Given a desired column name c_name and a matrix shape that we'd like to apply the column name to, return a list of column names for every column in the matrix. The column names will be in the form of c_name followed by an index, separated by sep.

For example, if the column name is BETA, the shape is (100, 3) and the separator is _, we return a list with: [BETA_0, BETA_1, BETA_2]

If the matrix in question is a vector, we just return the column name without any indices appended to it.

Parameters:

Name Type Description Default
c_name

A string object

required
shape

The shape of a numpy matrix or vector

required
sep

The separator

'_'

Returns:

Type Description

A list of column names

Source code in viprs/utils/compute_utils.py
def expand_column_names(c_name, shape, sep='_'):
    """
    Given a desired column name `c_name` and a matrix `shape`
    that we'd like to apply the column name to, return a list of
    column names for every column in the matrix. The column names will be
    in the form of `c_name` followed by an index, separated by `sep`.

    For example, if the column name is `BETA`, the
    shape is (100, 3) and the separator is `_`, we return a list with:
    [`BETA_0`, `BETA_1`, `BETA_2`]

    If the matrix in question is a vector, we just return the column name
    without any indices appended to it.

    :param c_name: A string object
    :param shape: The shape of a numpy matrix or vector
    :param sep: The separator

    :return: A list of column names
    """

    if len(shape) < 2:
        return [c_name]
    elif shape[1] == 1:
        return [c_name]
    else:
        return [f'{c_name}{sep}{i}' for i in range(shape[1])]

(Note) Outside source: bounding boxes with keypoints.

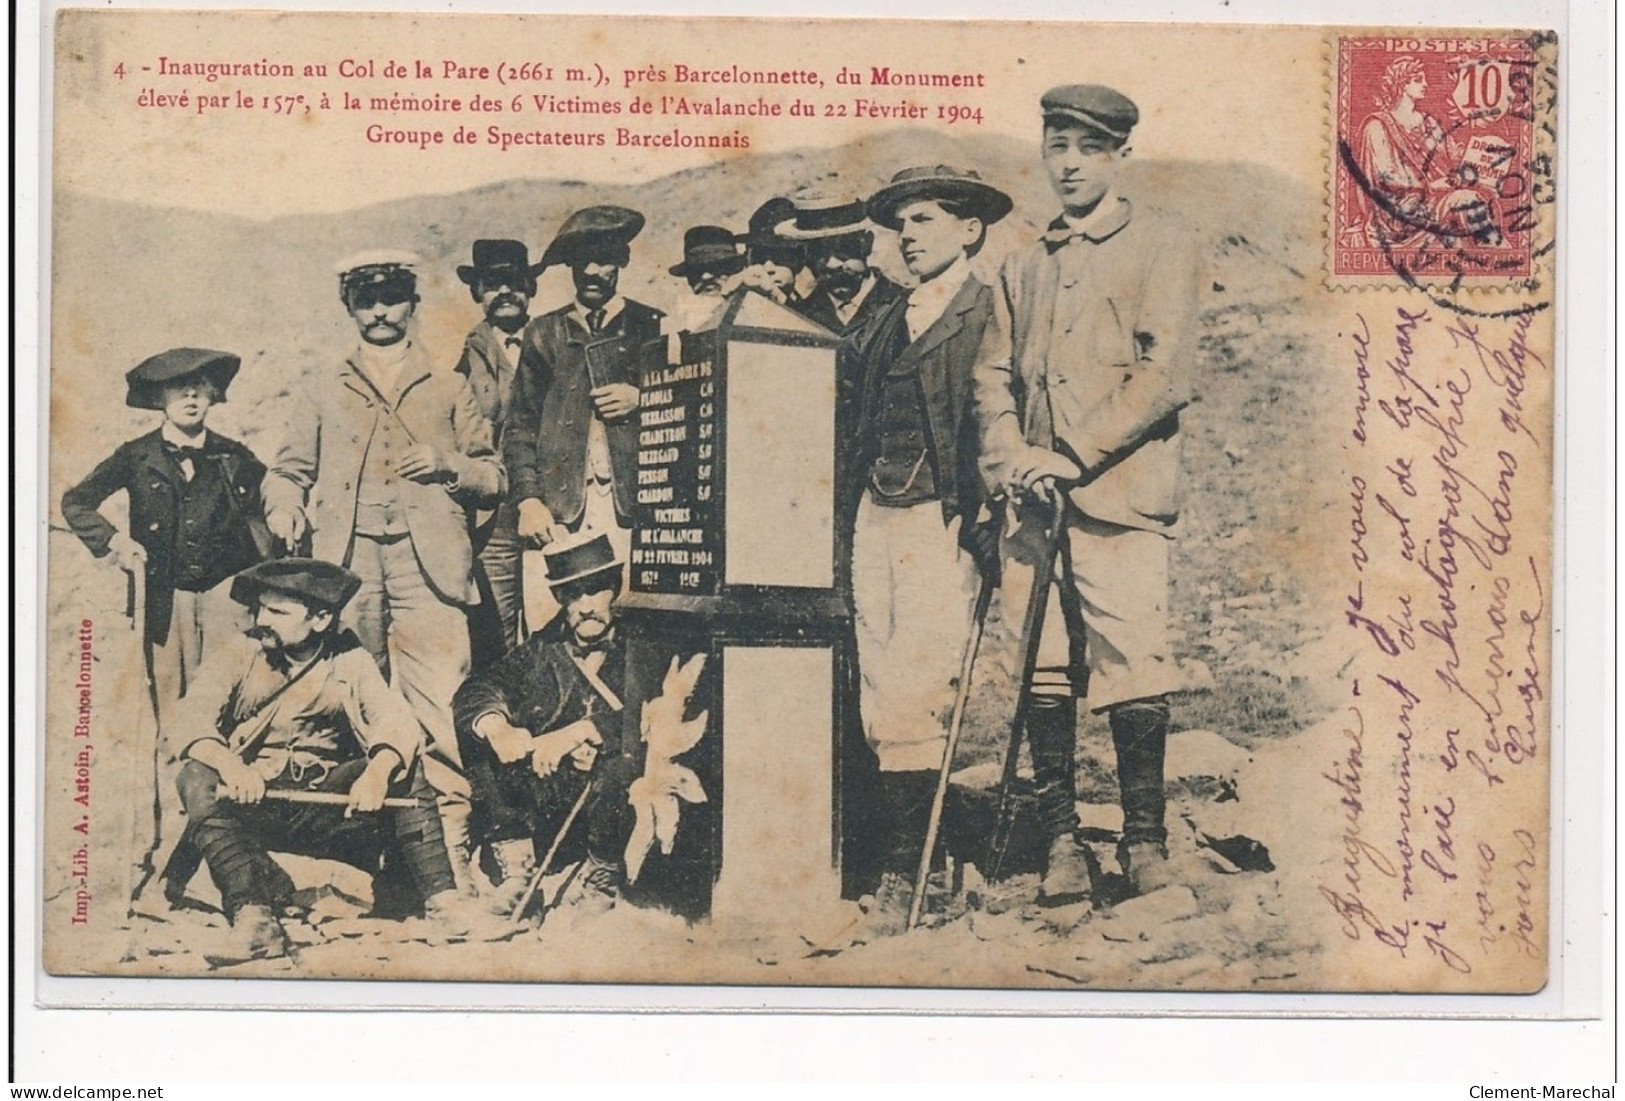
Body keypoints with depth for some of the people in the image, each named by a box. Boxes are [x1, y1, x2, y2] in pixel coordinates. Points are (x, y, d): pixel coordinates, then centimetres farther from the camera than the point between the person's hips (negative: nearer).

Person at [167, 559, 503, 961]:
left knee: (403, 768, -18)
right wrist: (228, 763, -35)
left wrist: (378, 770, -33)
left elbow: (397, 722, -9)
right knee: (197, 780, -29)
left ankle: (440, 897, -24)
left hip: (327, 805, 1)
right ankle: (252, 910, -40)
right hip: (250, 804, -1)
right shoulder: (238, 656, 1)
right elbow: (189, 725, -13)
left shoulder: (349, 662, 5)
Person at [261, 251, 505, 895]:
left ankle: (449, 853, -11)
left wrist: (450, 466, -4)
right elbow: (288, 469, 19)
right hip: (347, 565, 2)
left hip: (427, 565, -1)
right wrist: (285, 509, -3)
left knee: (440, 712, -12)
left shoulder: (448, 391, 18)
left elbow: (494, 479, 17)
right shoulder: (326, 394, 20)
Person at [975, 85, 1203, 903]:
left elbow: (1164, 373, -6)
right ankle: (1061, 841, 8)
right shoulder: (1024, 267, 20)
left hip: (1120, 496, -4)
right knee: (1041, 670, 1)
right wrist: (1009, 456, -2)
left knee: (1129, 665, -9)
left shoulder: (1163, 245, 4)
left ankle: (1144, 837, 3)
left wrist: (1074, 457, -11)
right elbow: (995, 376, 18)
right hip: (1036, 502, 4)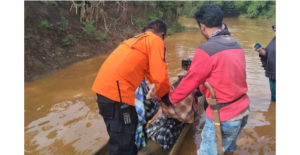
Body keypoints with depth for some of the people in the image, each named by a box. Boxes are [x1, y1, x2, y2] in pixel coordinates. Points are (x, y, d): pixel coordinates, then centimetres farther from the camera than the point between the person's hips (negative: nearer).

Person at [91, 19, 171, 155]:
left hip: (106, 86, 10)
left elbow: (148, 70, 34)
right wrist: (165, 96, 8)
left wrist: (163, 87, 39)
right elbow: (160, 76, -10)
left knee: (130, 126, 27)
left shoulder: (137, 39, 24)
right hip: (116, 90, -10)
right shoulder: (156, 41, -1)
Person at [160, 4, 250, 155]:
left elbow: (190, 81, -11)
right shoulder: (237, 45, 3)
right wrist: (203, 89, 25)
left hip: (223, 117, -8)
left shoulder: (206, 50, -20)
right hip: (243, 110, 8)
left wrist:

fits_in_memory(alloc_size, max_prop=0.9)

Check whether there's enough memory resources to load an object with the given allocation size (in MB).

Parameters:

Name Type Description Default
alloc_size

The allocation size

required
max_prop

The maximum proportion of available memory allowed for the object

0.9
Source code in viprs/utils/compute_utils.py
def fits_in_memory(alloc_size, max_prop=.9):
    """
    Check whether there's enough memory resources to load an object
    with the given allocation size (in MB).
    :param alloc_size: The allocation size
    :param max_prop: The maximum proportion of available memory allowed for the object
    """

    avail_mem = psutil.virtual_memory().available / (1024.0 ** 2)

    if alloc_size / avail_mem > max_prop:
        return False
    else:
        return True